Mohammad Ashraf Ghani eventually departed Kabul, leading to the collapse of the Republic of Afghanistan‘s system, which had been sustained for two decades by international financial aid and NATO military aid. In his television interviews and tweets, Mr. Ghani defended himself and impliedly referred to his departure from Kabul as a “conspiracy“. He highlighted the fact that he was removed from the castle in such a way that he was not even allowed to change his shoes. He was reportedly the last official of the previous government to leave Kabul. Additionally, the former leaders advised people not to believe claims that Ghani had fled Afghanistan to save his life. According to Mr. Ghani, the Doha Agreement signed by the United States of America and the Taliban was a major factor in the downfall of his government. He also stated that the United States of America had been dishonest with him.
Since Ashraf Ghani left Afghanistan, the provisions of the Doha Agreement have not been implemented, according to Zalmai Khalilzad, the former Special Representative of the United States of America for Afghanistan Affairs, who acted as a mediator between the U.S. State Department, the Afghan government, and the Taliban leaders. Mr. Khalilzad has referred to the Doha Agreement as “the ideal framework for solving Afghanistan‘s difficulties“.

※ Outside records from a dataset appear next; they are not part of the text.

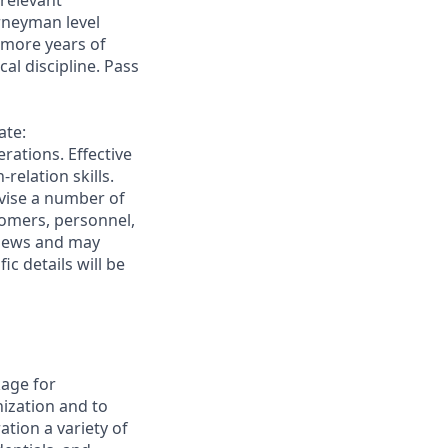
 relevant
urneyman level
 more years of
al discipline. Pass
ate:
rations. Effective
elation skills.
rvise a number of
stomers, personnel,
rviews and may
c details will be
age for
ization and to
ation a variety of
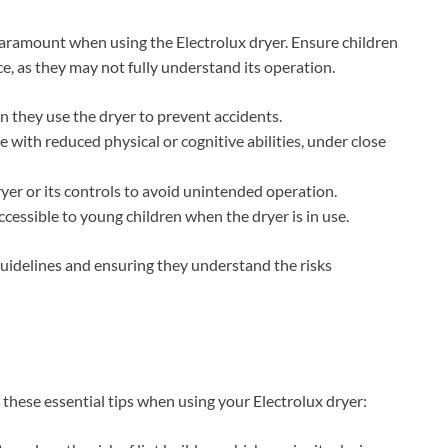
 paramount when using the Electrolux dryer. Ensure children
e, as they may not fully understand its operation.
 they use the dryer to prevent accidents.
 with reduced physical or cognitive abilities, under close
yer or its controls to avoid unintended operation.
ccessible to young children when the dryer is in use.
 guidelines and ensuring they understand the risks
 these essential tips when using your Electrolux dryer:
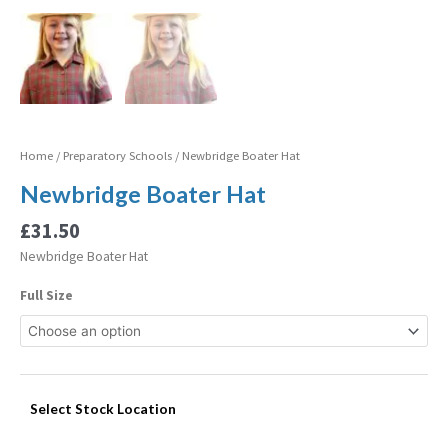
Home
/
Preparatory Schools
/ Newbridge Boater Hat
Newbridge Boater Hat
£
31.50
Newbridge Boater Hat
Full Size
Select Stock Location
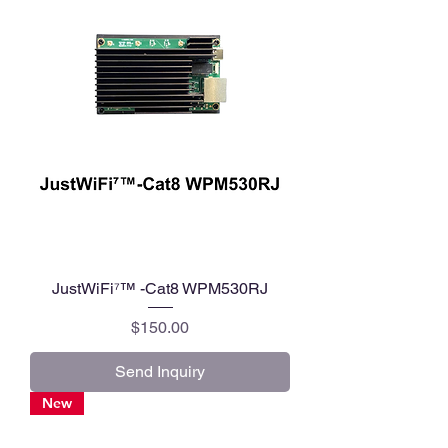
JustWiFi⁷™ -Cat8 WPM530RJ
Price
$150.00
Send Inquiry
New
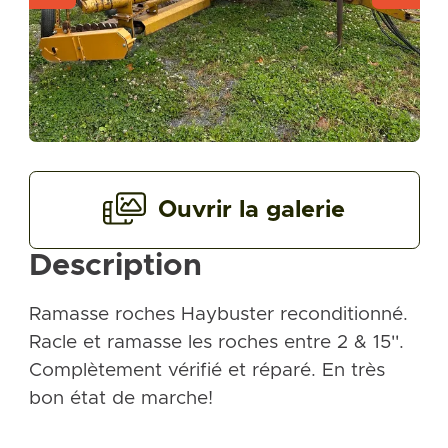
Ouvrir la galerie
Description
Ramasse roches Haybuster reconditionné.
Racle et ramasse les roches entre 2 & 15''.
Complètement vérifié et réparé. En très
bon état de marche!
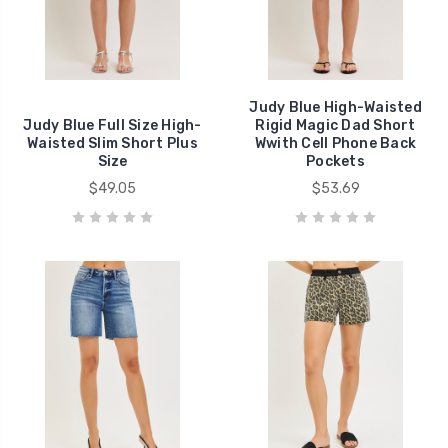
Judy Blue High-Waisted
Judy Blue Full Size High-
Rigid Magic Dad Short
Waisted Slim Short Plus
Wwith Cell Phone Back
Size
Pockets
$49.05
$53.69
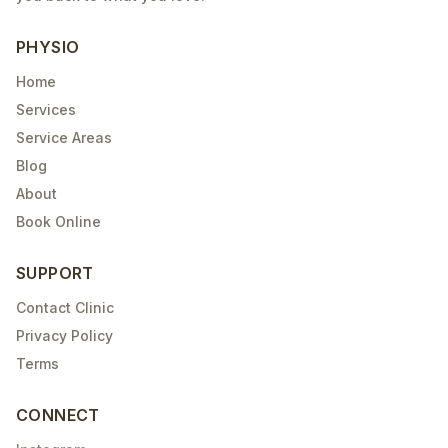
PHYSIO
Home
Services
Service Areas
Blog
About
Book Online
SUPPORT
Contact Clinic
Privacy Policy
Terms
CONNECT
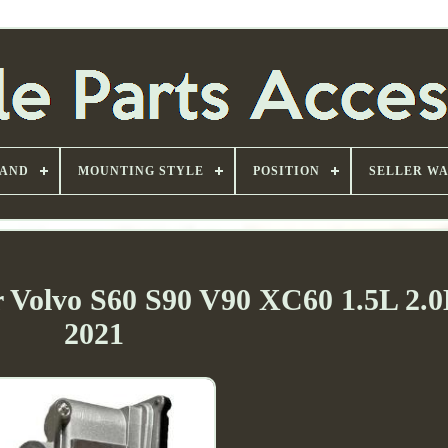
AND
MOUNTING STYLE
POSITION
SELLER W
r Volvo S60 S90 V90 XC60 1.5L 2.0
2021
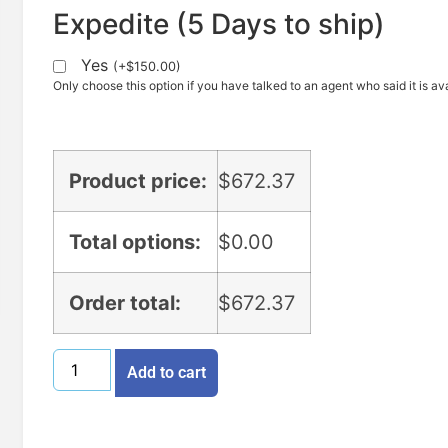
Expedite (5 Days to ship)
Yes
(
+
$
150.00
)
Only choose this option if you have talked to an agent who said it is ava
Product price:
$
672.37
Total options:
$
0.00
Order total:
$
672.37
Add to cart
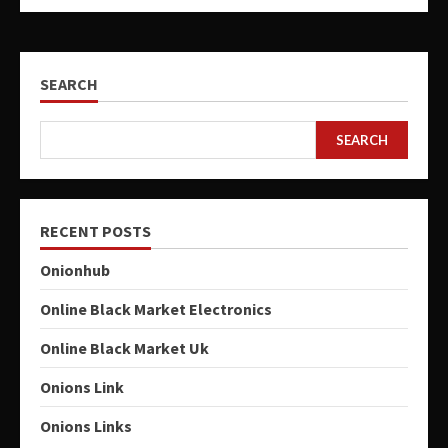
SEARCH
SEARCH
RECENT POSTS
Onionhub
Online Black Market Electronics
Online Black Market Uk
Onions Link
Onions Links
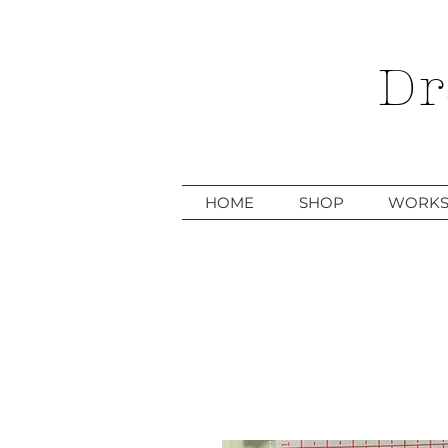
Dr
HOME
SHOP
WORKS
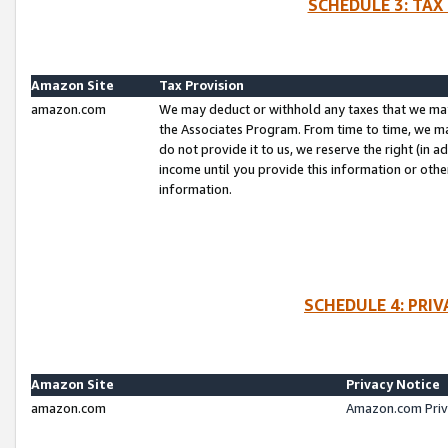
SCHEDULE 3: TAX
Amazon Site
Tax Provision
amazon.com
We may deduct or withhold any taxes that we ma
the Associates Program. From time to time, we m
do not provide it to us, we reserve the right (in 
income until you provide this information or oth
information.
SCHEDULE 4: PRI
Amazon Site
Privacy Notice
amazon.com
Amazon.com Priv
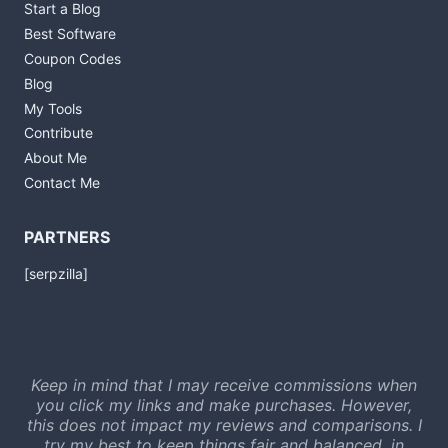
Start a Blog
Best Software
Coupon Codes
Blog
My Tools
Contribute
About Me
Contact Me
PARTNERS
[serpzilla]
Keep in mind that I may receive commissions when
you click my links and make purchases. However,
this does not impact my reviews and comparisons. I
try my best to keep things fair and balanced, in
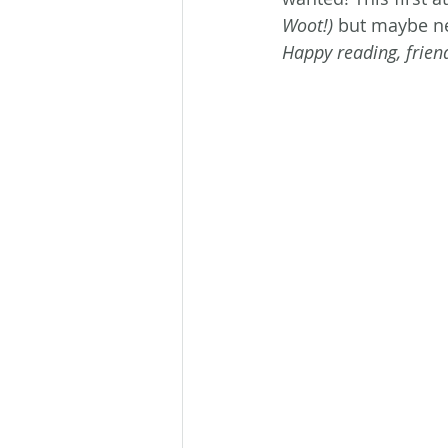
Woot!)
 but maybe ne
Happy reading, frien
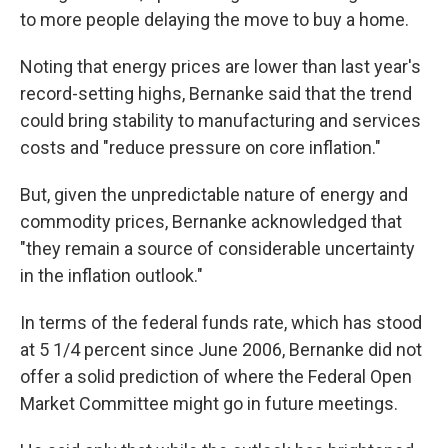
to more people delaying the move to buy a home.
Noting that energy prices are lower than last year's
record-setting highs, Bernanke said that the trend
could bring stability to manufacturing and services
costs and "reduce pressure on core inflation."
But, given the unpredictable nature of energy and
commodity prices, Bernanke acknowledged that
"they remain a source of considerable uncertainty
in the inflation outlook."
In terms of the federal funds rate, which has stood
at 5 1/4 percent since June 2006, Bernanke did not
offer a solid prediction of where the Federal Open
Market Committee might go in future meetings.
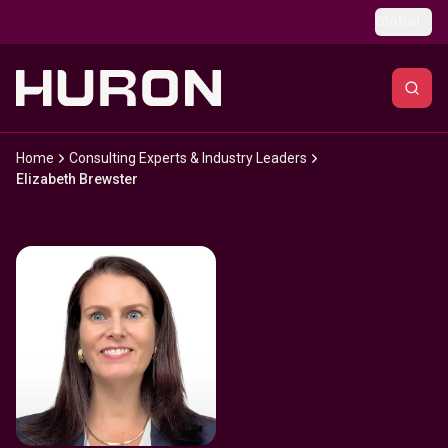
Skip to main content
Global
Home
Consulting Experts & Industry Leaders
Elizabeth Brewster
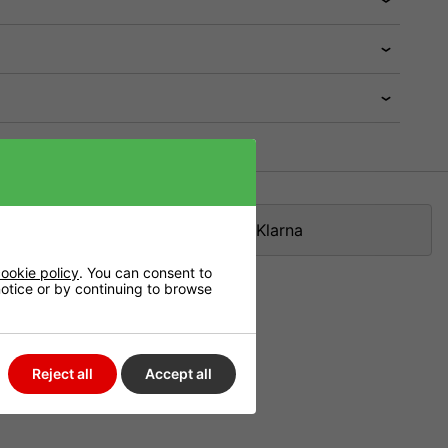
Klarna
ookie policy
. You can consent to
 notice or by continuing to browse
Reject all
Accept all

For more than eighteen months, the Taliban have been in control of Afghanistan and have claimed that the United States of America has not yet fulfilled the conditions of the Doha Agreement. On the second anniversary of the Agreement, Sohail Shaheen, a member of the Taliban political office based in Qatar, commented that this deal marked a turning point in Afghanistan‘s history and that future generations would remember its benefits. He further noted that the Taliban have not been sanctioned and the current government has not been recognized, among other provisions of the agreement that call for the removal of the names of the Taliban group’s leaders from the UN‘s “blacklist,” the removal of the list of U.S. prizes, and more generally, the removal of their names from the list. He emphasized that the United States should pay attention to this and said that not implementing these measures goes against the Doha Agreement‘s essence.